TCGAbiolinks
TCGAbiolinks copied to clipboard
Bug in TCGAanalyze_Normalization function?
Dear all,
I have downloaded HTSeq-Counts harmonized data for Lung Adenocarcinoma. Raw counts look like this:
TCGA-44-7671-01A-11R-2066-07 TCGA-49-6744-11A-01R-1858-07 TCGA-05-4432-01A-01R-1206-07
ENSG00000207629 0 0 0
ENSG00000207644 0 0 0
ENSG00000207699 0 0 0
ENSG00000207706 0 0 0
ENSG00000207711 0 0 0
ENSG00000207722 0 0 0
When I normalized it with TCGAanalyze_Normalization
function using geneLength
, I get the following:
TCGA-44-7671-01A-11R-2066-07 TCGA-49-6744-11A-01R-1858-07 TCGA-05-4432-01A-01R-1206-07
ENSG00000207629 594 177 567
ENSG00000207644 286 400 277
ENSG00000207699 1620 1280 4743
ENSG00000207706 132 162 156
ENSG00000207711 482 208 353
ENSG00000207722 1806 578 2794
I do not know what happens, but I suspect such results cannot be right. From zero counts to hundreds/thousands sounds like a bug.
Here my code:
rootdir <- '../'
datadir <- file.path(rootdir, 'data')
gdcdir <- file.path(datadir, 'gdcdir')
tumor <- 'luad'
project <- paste0('TCGA-', toupper(tumor))

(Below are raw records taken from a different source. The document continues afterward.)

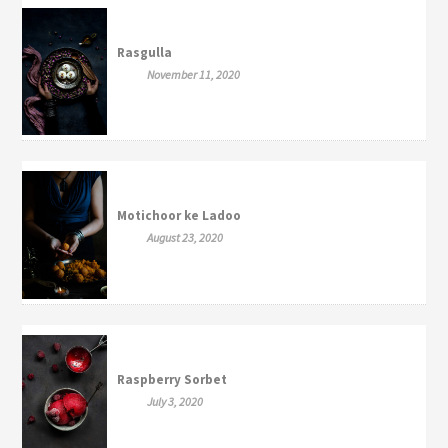
Rasgulla
November 11, 2020
Motichoor ke Ladoo
August 23, 2020
Raspberry Sorbet
July 3, 2020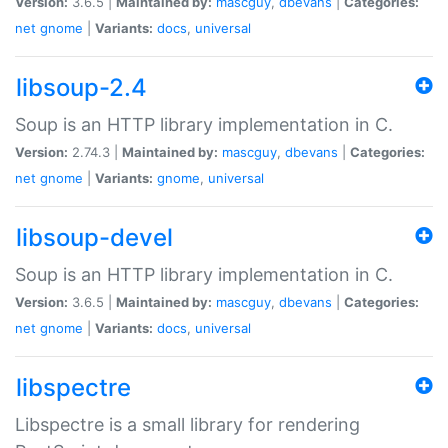
Version:
3.6.5 |
Maintained by:
mascguy
,
dbevans
|
Categories:
net
gnome
|
Variants:
docs
,
universal
libsoup-2.4
Soup is an HTTP library implementation in C.
Version:
2.74.3 |
Maintained by:
mascguy
,
dbevans
|
Categories:
net
gnome
|
Variants:
gnome
,
universal
libsoup-devel
Soup is an HTTP library implementation in C.
Version:
3.6.5 |
Maintained by:
mascguy
,
dbevans
|
Categories:
net
gnome
|
Variants:
docs
,
universal
libspectre
Libspectre is a small library for rendering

query.exp.rna <- GDCquery(project = project,
legacy = F,
data.category = "Transcriptome Profiling",
experimental.strategy = 'RNA-Seq',
data.type = "Gene Expression Quantification",
workflow.type = 'HTSeq - counts',
sample.type = c("Primary Tumor","Solid Tissue Normal"))
GDCdownload(query.exp.rna, directory = gdcdir)
data.exp.rna <- GDCprepare(query = query.exp.rna,
save = TRUE,
save.filename = file.path(datadir, paste(tumor, "DNAexp.rna.harmonized.rda", sep = '.')),
summarizedExperiment = TRUE, directory = gdcdir)
expfile <- file.path(datadir, 'luad.DNAexp.rna.harmonized.rda')
expData <- attach(expfile)$data
expRaw <- subset(x = expData, select = !colData(expData)$is_ffpe)
expPrep <- TCGAanalyze_Preprocessing(object = expRaw,
cor.cut = 0.7,
datatype = "HTSeq - Counts")
expNorm <- TCGAanalyze_Normalization(tabDF = expPrep,
geneInfo = geneInfoHT,
method = "geneLength")
@torongs82 Have you already had a look at this issue?